Players are coming back quicker and quicker from ACL reconstruction, where you can be cleared in as little as 6 months to resume athletic activities. My experience from a coaching perspective, its a little bit deceiving because while they are cleared most players don't get the full muscular strength return until well after a year. Players lose a ton of muscle mass in those 6-12 months and those losses are rarely standard.
Traditionally, the habit it is to add bulk (which normally adds slow twitch muscles) to protect the knee. Some athletes lose explosive ability because it is really hard to retrain muscles and rewire them after everything they've done for two calendar years is slow-slow-slow. A lot of rehab programs are now focusing on explosion training rehabs (which used to be frowned upon because perceived stress) and developing fast twitch and acceleration/deceleration these days to help players recover explosive abilities quicker. There is a bit more risk, but in the same way with UCL tears (Tommy John), but players can exit the rehab now potentially in a better muscular position than when they entered it.
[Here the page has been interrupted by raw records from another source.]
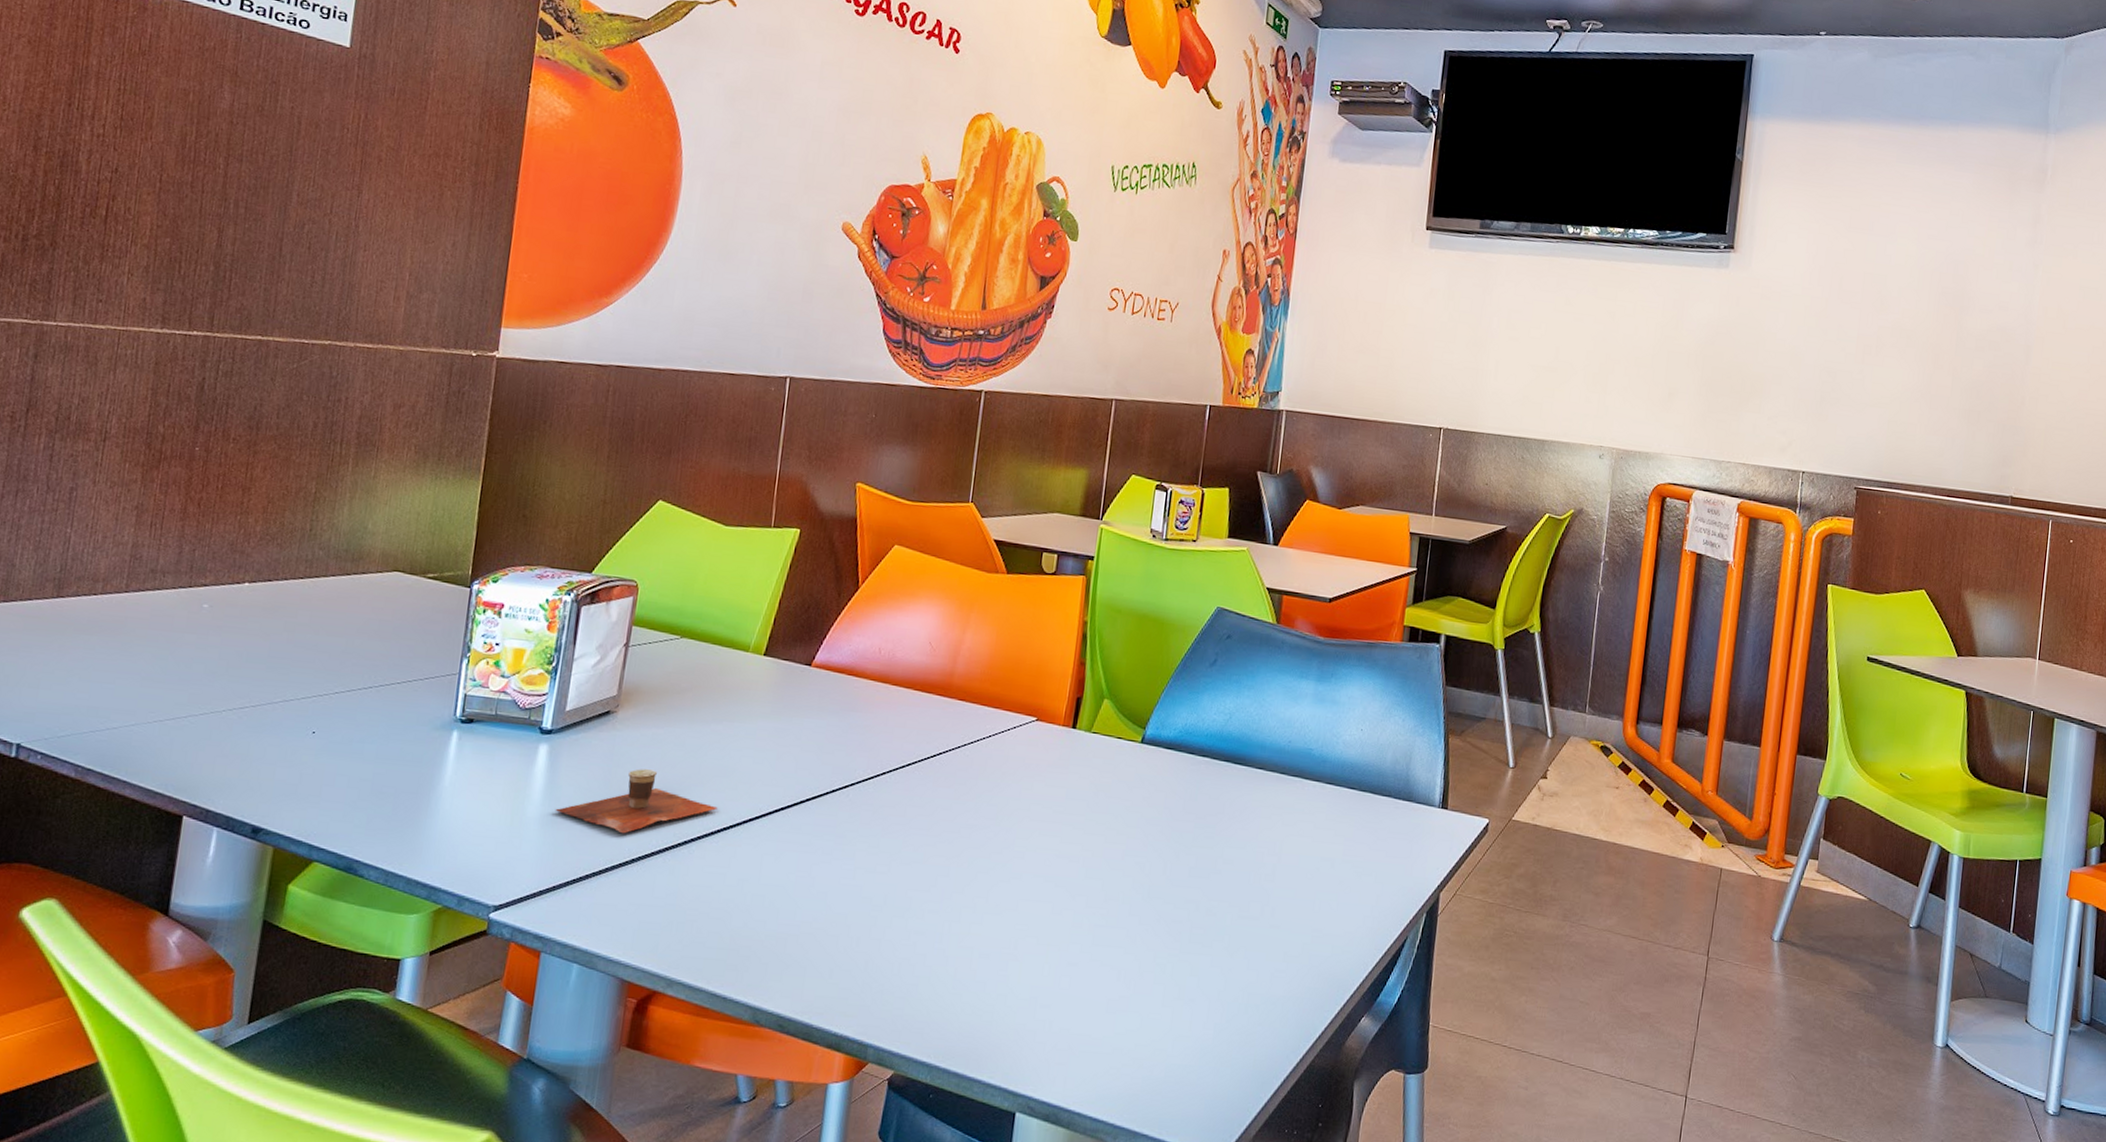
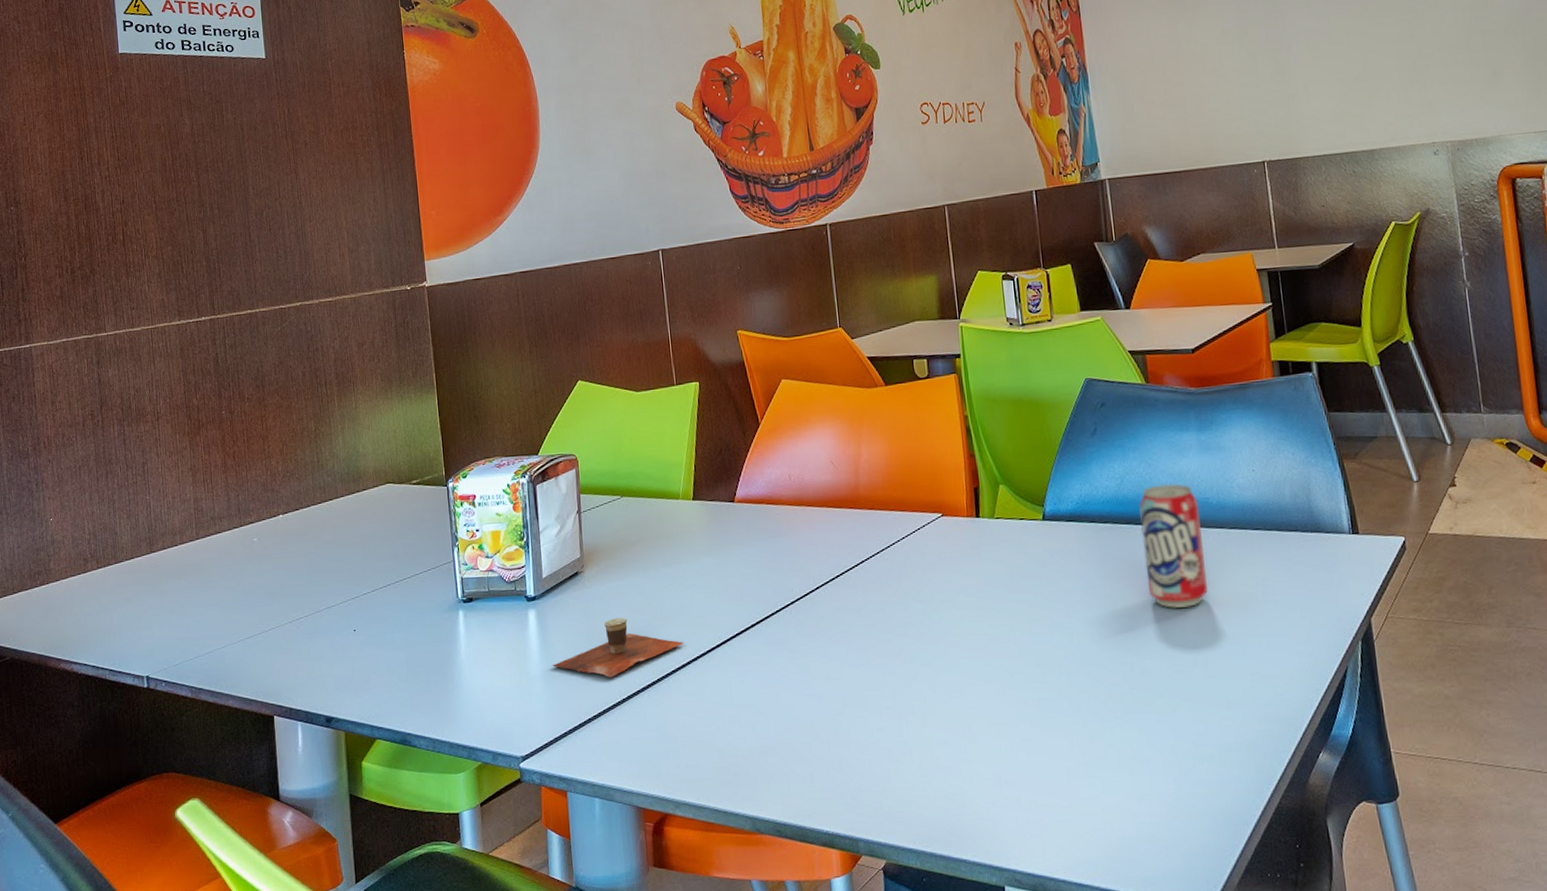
beverage can: none [1232,727,1301,855] -> present [1139,483,1208,608]

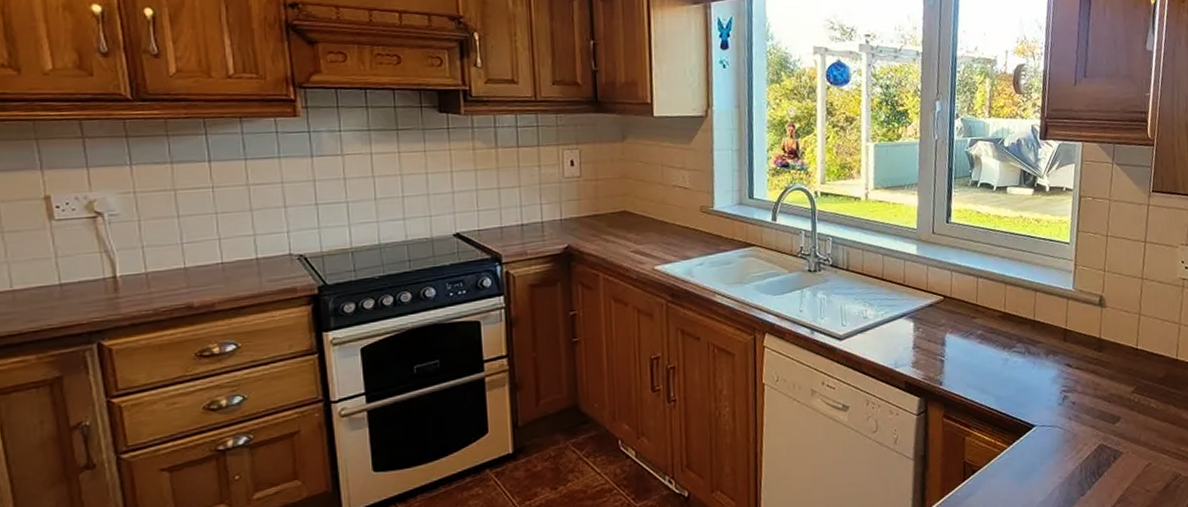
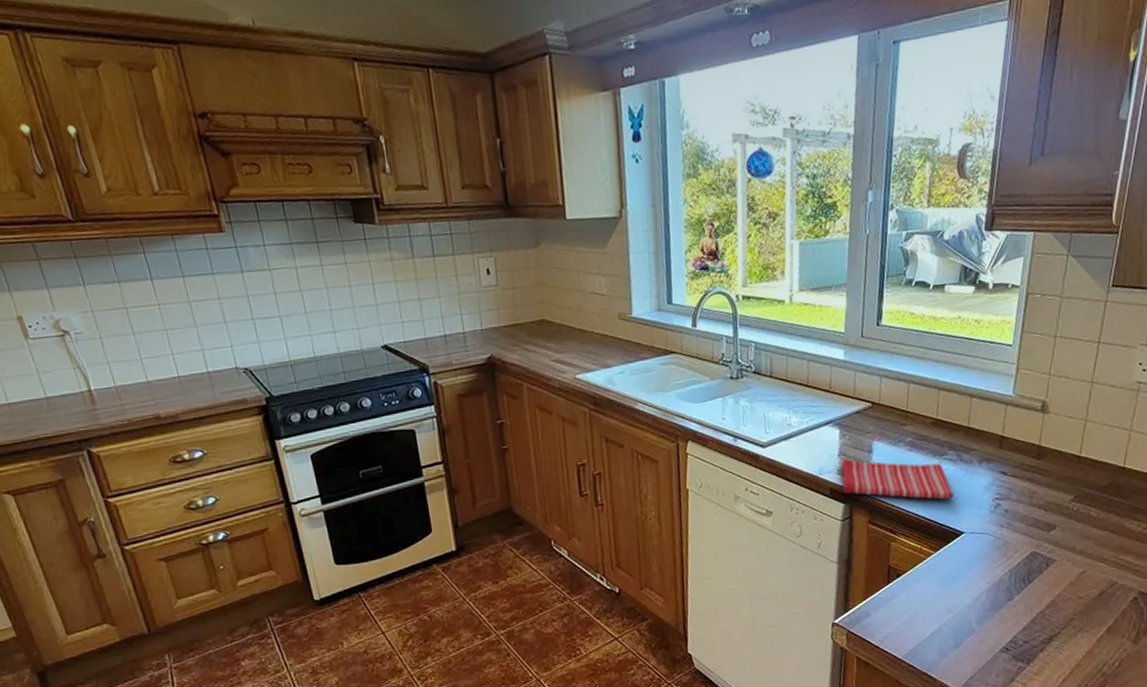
dish towel: none [915,352,1024,392] -> present [841,459,954,500]

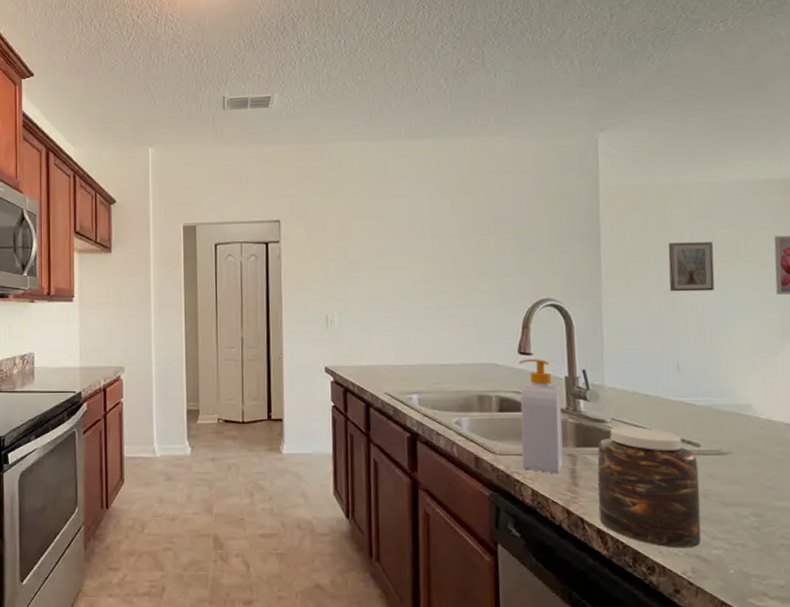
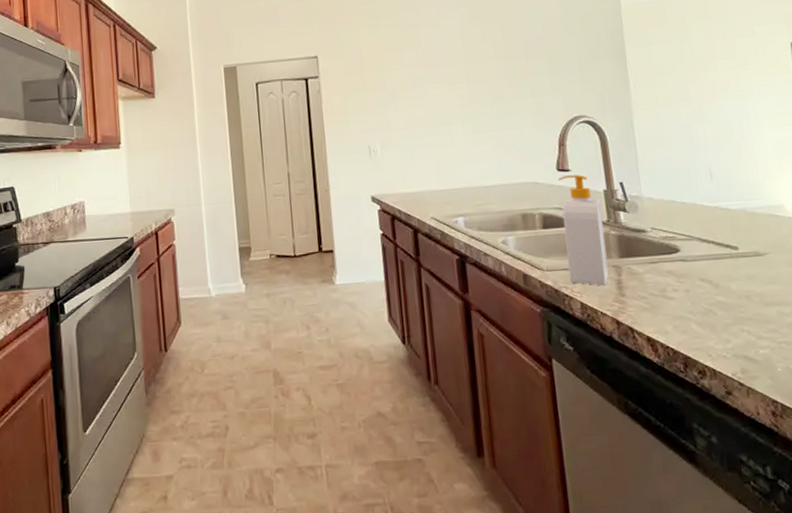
jar: present [597,426,701,548] -> none [640,234,747,351]
picture frame: present [668,242,715,292] -> none [691,51,738,102]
Knight hasn't had bounce and the type of explosion we saw prior to the injury. There are a lot reasons or potential reasons as to why that has occurred, and the severity of the injury and muscular damage done is an entirely plausible answer to his slower return. I'm not saying that anyone screwed up his rehab, but the recovery to a serious joint/muscle injury is rarely linear. The expectations for Marcus might be in one place, the results in another and his ability somewhere in the middle at this point. I think he'll get better and more explosive as he gets more time, and while I'd advise patience, I'm not Marcus, the coaching staff. Just a pedestrian ex FB coach who provides overly wordy responses on a fan message board.